See the main README.md file for some details on the JSON job file format. And you'll probably also want to check out the sample_jobfiles directory and/or our video tutorials for some usage hints.



Usage

python delineate.py my_first_job.json [my_second_job.json] [my_third_job.json] ...

python: Can be either Python 2 or 3 (but see README.md in the root folder of the repository for compatibility details). You might replace python with whatever command you use to invoke the Python interpreter. On many systems it seems that Python 2.7 is still the default and that is what you get when you run python, but if you have other versions installed, or aliases or whatever, you might say python3 or py3 or something like that instead here.

delineate.py: This script. Note if you are not inside the main DeLINEATE directory when running the script, you would need to specify the full pathname, e.g.

python ~/delineate_toolbox_dir/delineate.py my_first_job.json my_second_job.json

my_first_job.json (etc.): JSON-formatted job files; any number can be specified and the script will run them in sequence. If one of them encounters a fatal error (including incorrect JSON formatting), the current functionality is for the whole script to terminate without running subsequent jobs. However, if the user manually interrupts running (e.g. with Control-C), the script will continue with the next job in the sequence.
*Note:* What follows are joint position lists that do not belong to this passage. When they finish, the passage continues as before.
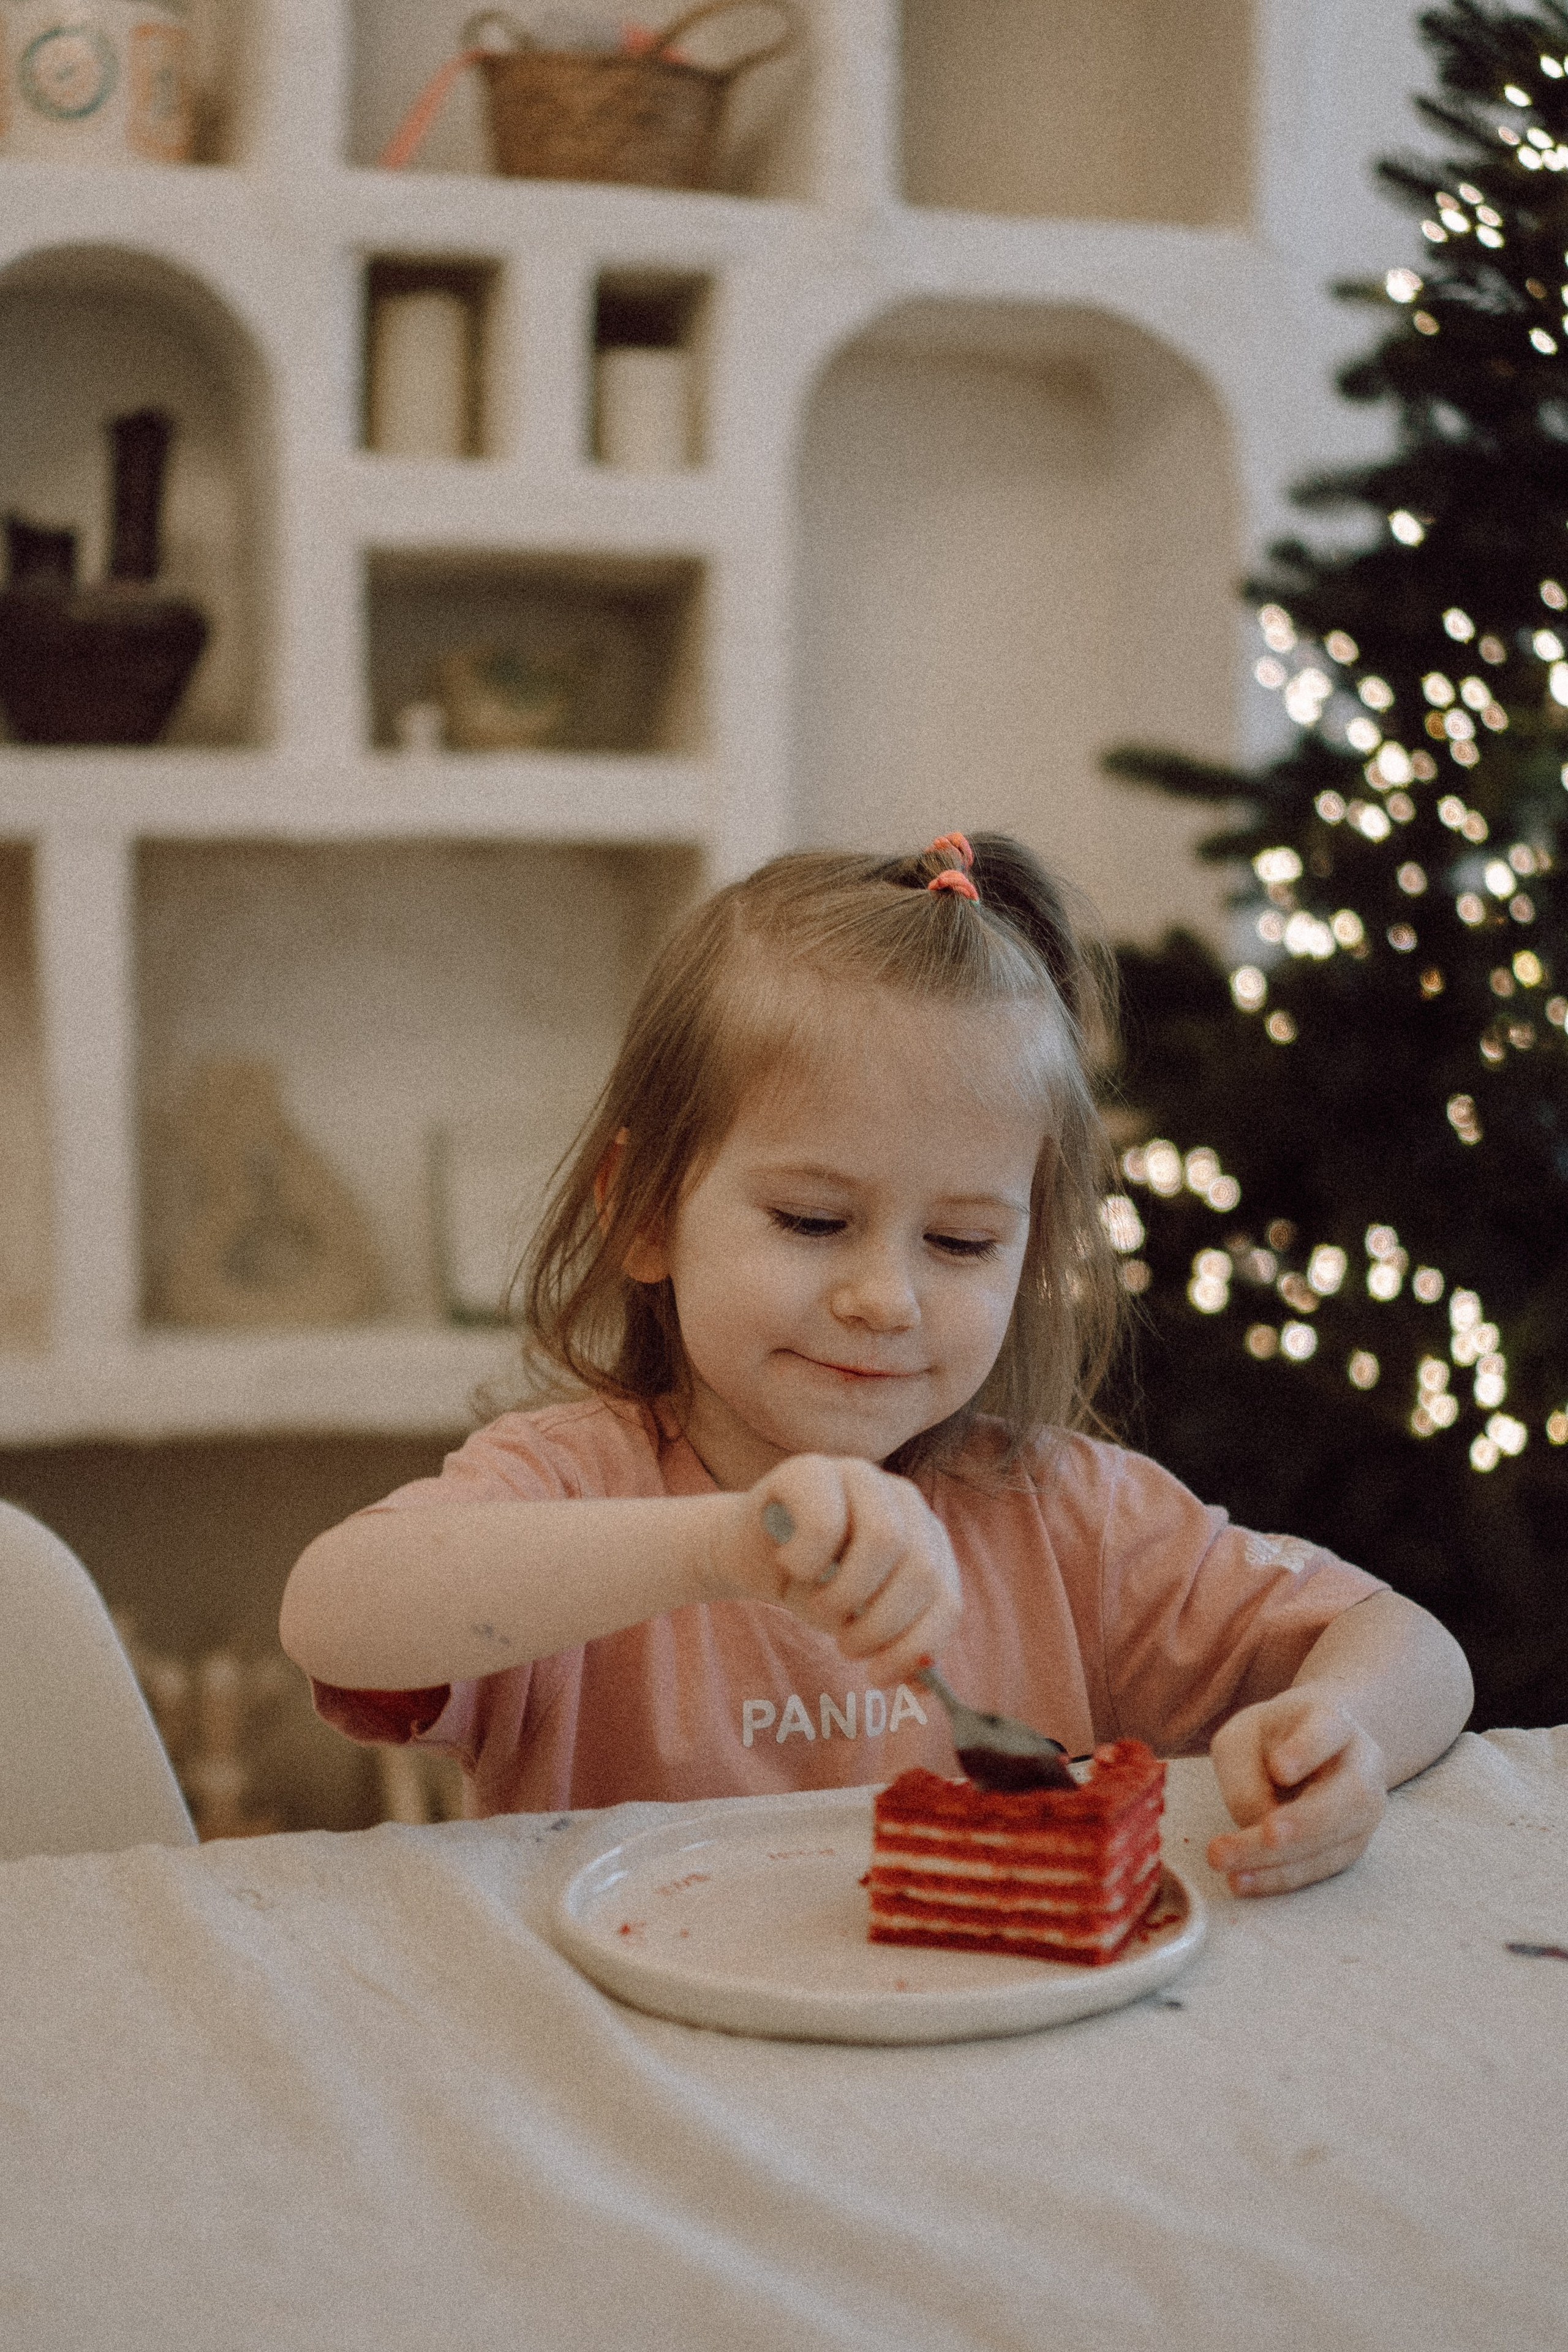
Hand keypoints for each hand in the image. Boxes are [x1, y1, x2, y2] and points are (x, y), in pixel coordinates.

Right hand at [716, 1454, 961, 1682]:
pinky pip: (826, 1523)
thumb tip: (926, 1683)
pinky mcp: (811, 1469)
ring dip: (844, 1596)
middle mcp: (903, 1498)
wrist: (751, 1556)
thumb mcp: (862, 1623)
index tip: (877, 1676)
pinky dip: (806, 1562)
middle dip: (879, 1626)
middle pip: (920, 1571)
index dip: (915, 1647)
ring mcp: (859, 1475)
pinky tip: (792, 1565)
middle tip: (844, 1645)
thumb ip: (897, 1647)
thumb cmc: (816, 1588)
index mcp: (928, 1537)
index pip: (946, 1599)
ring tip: (819, 1608)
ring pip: (884, 1540)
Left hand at [1206, 1686, 1386, 1896]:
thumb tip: (1254, 1823)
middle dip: (1305, 1822)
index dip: (1307, 1750)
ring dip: (1282, 1861)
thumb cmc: (1268, 1740)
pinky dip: (1280, 1878)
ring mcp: (1365, 1810)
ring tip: (1230, 1869)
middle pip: (1349, 1795)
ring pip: (1337, 1840)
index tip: (1279, 1768)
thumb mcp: (1241, 1738)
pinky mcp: (1351, 1845)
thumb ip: (1243, 1774)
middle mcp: (1362, 1765)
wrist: (1308, 1749)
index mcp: (1334, 1721)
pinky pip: (1321, 1867)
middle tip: (1263, 1836)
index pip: (1329, 1729)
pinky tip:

This is useful if, for example, you have a whole bunch of models queued up and you see that one is not working very well -- in that case, you can just terminate the current analysis manually and have the script move on to the next one.

For those who care about the implementation details, note that what this script will do is create a DTJob object out of each file specified on the command line. The JSON-format job config files can contain either a single job specification or a list of such specifications, but either way, this script does not concatenate the files or anything like that. So if you specify three files with two jobs each in them, this script will create three DTJob objects, each containing a list of two jobs. This detail shouldn't really matter to the end user unless you're using this code as a template to write your own script.